In the Sonoran Desert of southern Arizona one hundred and fifty years ago, the streams that we now know as dry washes, such as the Santa Cruz and the Rillito, ran as clear streams with grassy banks and were lined with many kinds of trees and bushes. In the dry season there might not be much more than a trickle of water; but then, as now, during one of the two yearly rainy seasons, the summer chubascos -- which many call the monsoons -- came, bringing rain and wind storms with heads of water racing down the river beds, building up force and sometimes carrying with them trees or anything else in their path. The usually more gradual winter rains, the aquipatas, send water down the washes in gentler fashion. Enough rain fell year round that, soaking into the undisturbed river sands, water was close to the surface near the rivers, though farther underground as the land rose.
Lining all the riverbanks were great stands of mesquite, with these trees sometimes reaching 60 feet in height and with trunks a foot and a half or more in diameter. Intermingled among them were the elderberry, hackberry, walnut, cottonwoods, ash, many bushes and low shrubs, and grasses. After the river ran high, the land was often marshy. These were the mesquite bosques [30K] [WD1] lining all the rivers. They were homes for multitudes of birds and animals.
Although we do not surely know, the gravel laid down by the rivers tells us that two thousand years ago the rivers from the mountains joined together and watered the valleys. Now the Pantano and the Tanque Verde washes join together to form the Rillito, which flows on to the Santa Cruz, to the Gila, to the Colorado, and into the sea at the Gulf of California.

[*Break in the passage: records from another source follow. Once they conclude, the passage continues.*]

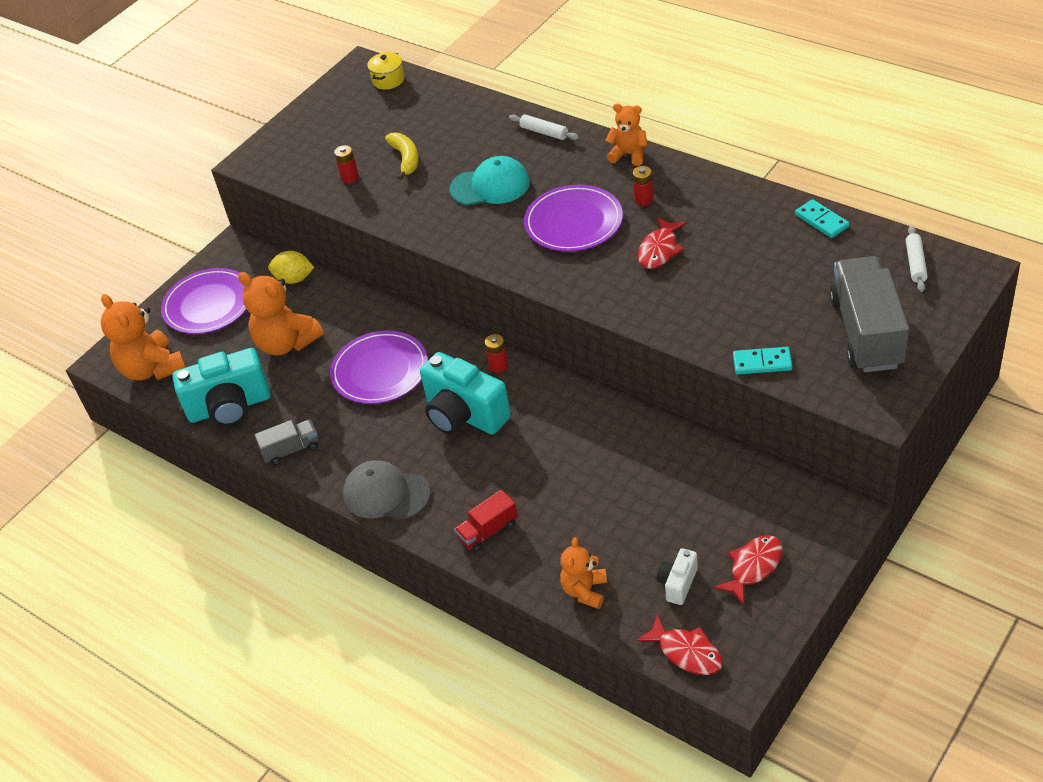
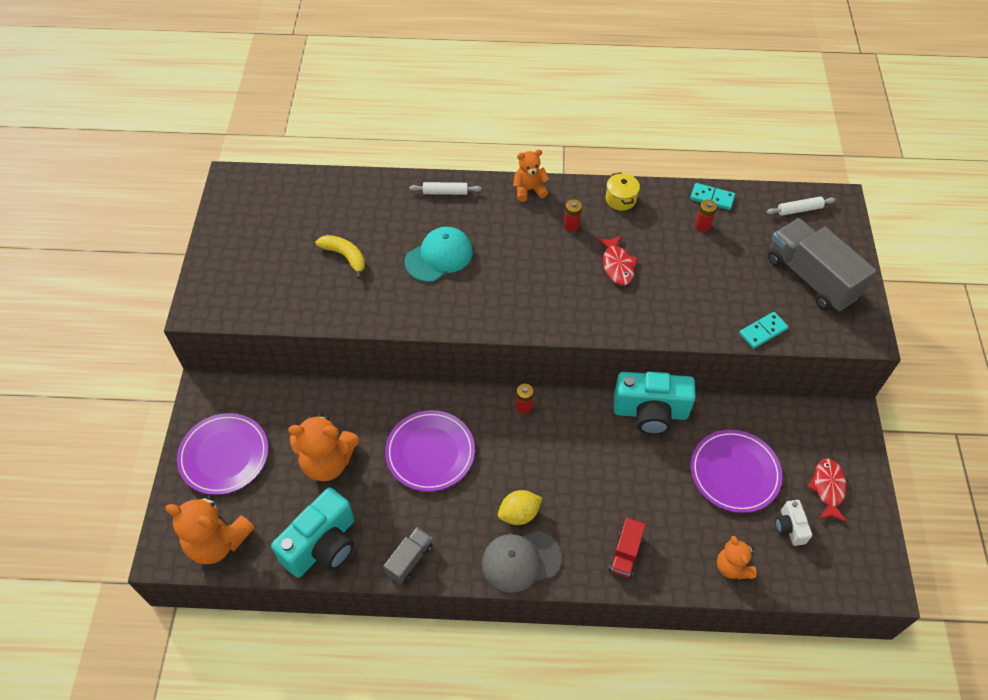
camera: 40 degrees left, 10 degrees up
yellow lemon [268,251,314,284] -> yellow lemon moved to [498,490,542,525]
red battery [334,145,359,183] -> red battery moved to [695,199,717,232]
yellow pot [367,52,404,90] -> yellow pot moved to [606,172,640,211]
turquoise camera [420,352,511,435] -> turquoise camera moved to [614,372,696,435]
purple plate [524,185,623,252] -> purple plate moved to [691,430,783,513]
red fish [636,615,723,675] -> none
white rolling pin [906,225,928,292] -> white rolling pin turned 75 degrees counterclockwise [767,196,836,216]

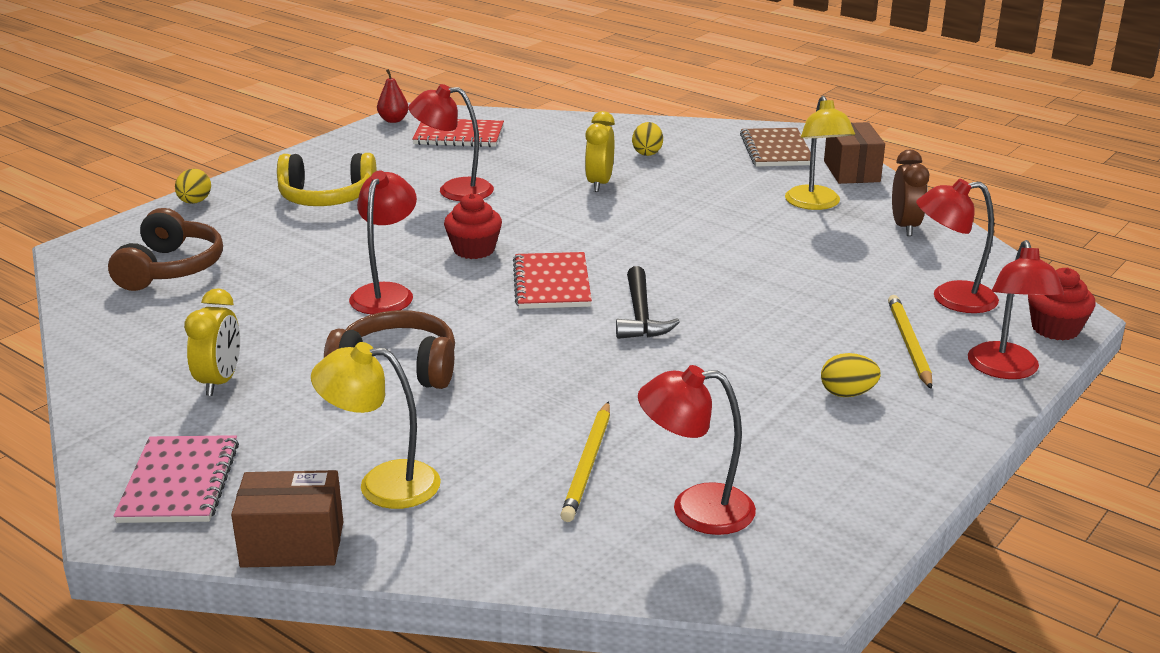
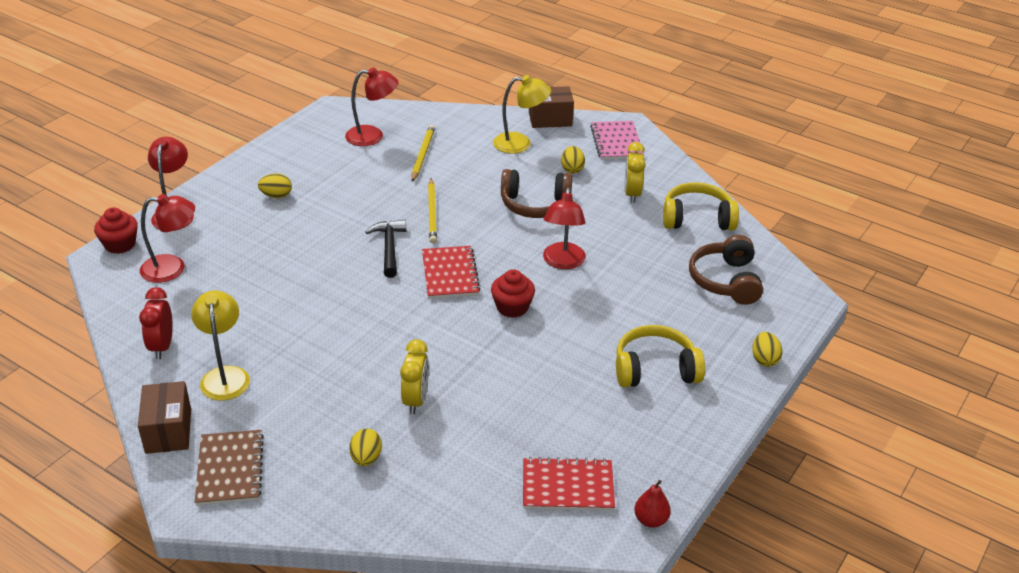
camera: 175 degrees right, 10 degrees up
red lamp [409,84,494,201] -> none
yellow pencil [888,295,932,389] -> yellow pencil moved to [428,178,437,244]
brown clock [892,150,929,236] -> red clock [139,287,173,359]
none -> yellow egg [561,146,585,174]
none -> yellow headphones [663,182,739,231]

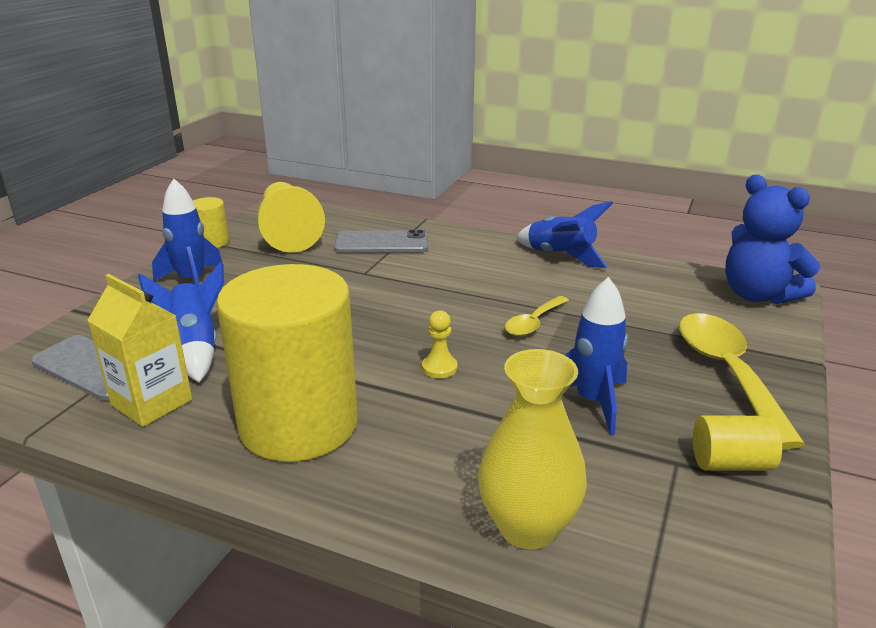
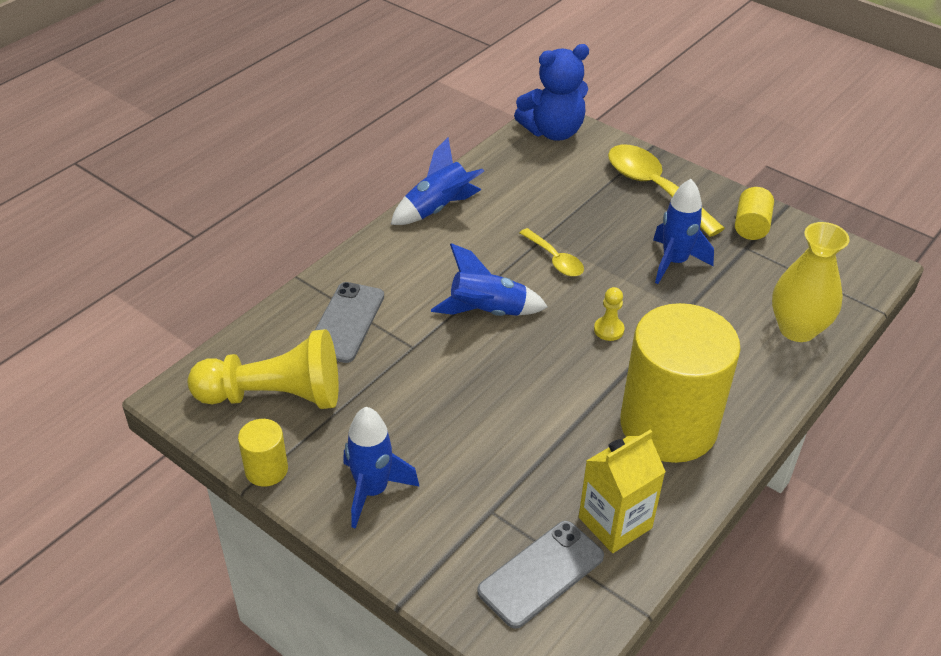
camera: 75 degrees left, 15 degrees up
blue rocket [138,262,224,383] -> blue rocket moved to [431,243,548,316]
yellow spoon [679,313,805,449] -> yellow spoon turned 45 degrees clockwise [608,145,725,237]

Perhaps along these rivers the people of the "Desert Archaic" lived nine thousand years ago, for their arrow points have been found in the Santa Catalina Mountains. Certainly a people called the Hohokam built their towns and villages not long after the birth of Christ. By 250 A.D. the archaeologists have found that they built houses, made canals to water their fields, fashioned pottery, and raised their families. All along the Santa Cruz, along what the Tanque Verde and past where the Rillito begins, there was water for agriculture. The banks were lined with the mesquite bosques, full of game such as deer, javelina, cottontails and jackrabbits. Quail, doves, hawks, and many other birds built their nests. Reptiles abounded. There were fish in the streams. In the desert nearby, and up in the mountains, were black and grizzly bears, desert whitetail and mule deer, wild turkey, Arizona gray squirrel, bighorn sheep, mountain lion, wolves. There was a rich supply of wild foods for man and beasts in bosque, desert, and mountain. Though "desert," it was not too difficult a place in which to live.
And the Hohokam lived here in this neighborhood which, from a later occupation, we now call Old Fort Lowell. The Hohokam lived beside the running water where the Fort was later built -- their pottery is found in the adobes used to build the Fort. So far as we surely know, the Hohokam were the first sedentary occupants of the area. They formed a village community extending in all directions from the center, in the area that we now call the Hardy Site. Right under Fort Lowell Road, archaeologists found the remains of homes, thanks to a huge ditch dug in 1984 to install a large water line. From carbon 14 dating, we know that the Hohokam had their pithouses [17K] [MM1] here by 300 A.D. and lived here, developing and changing their culture, until about 1450 A.D. At that time they disappeared, for what reason no one knows for sure. Perhaps it was drought, perhaps epidemics? The scientists keep wondering -- why did they disappear? Where did they go? Perhaps the Tohono O’odham, the Desert People (before known as the Papago), are their successors, their descendants.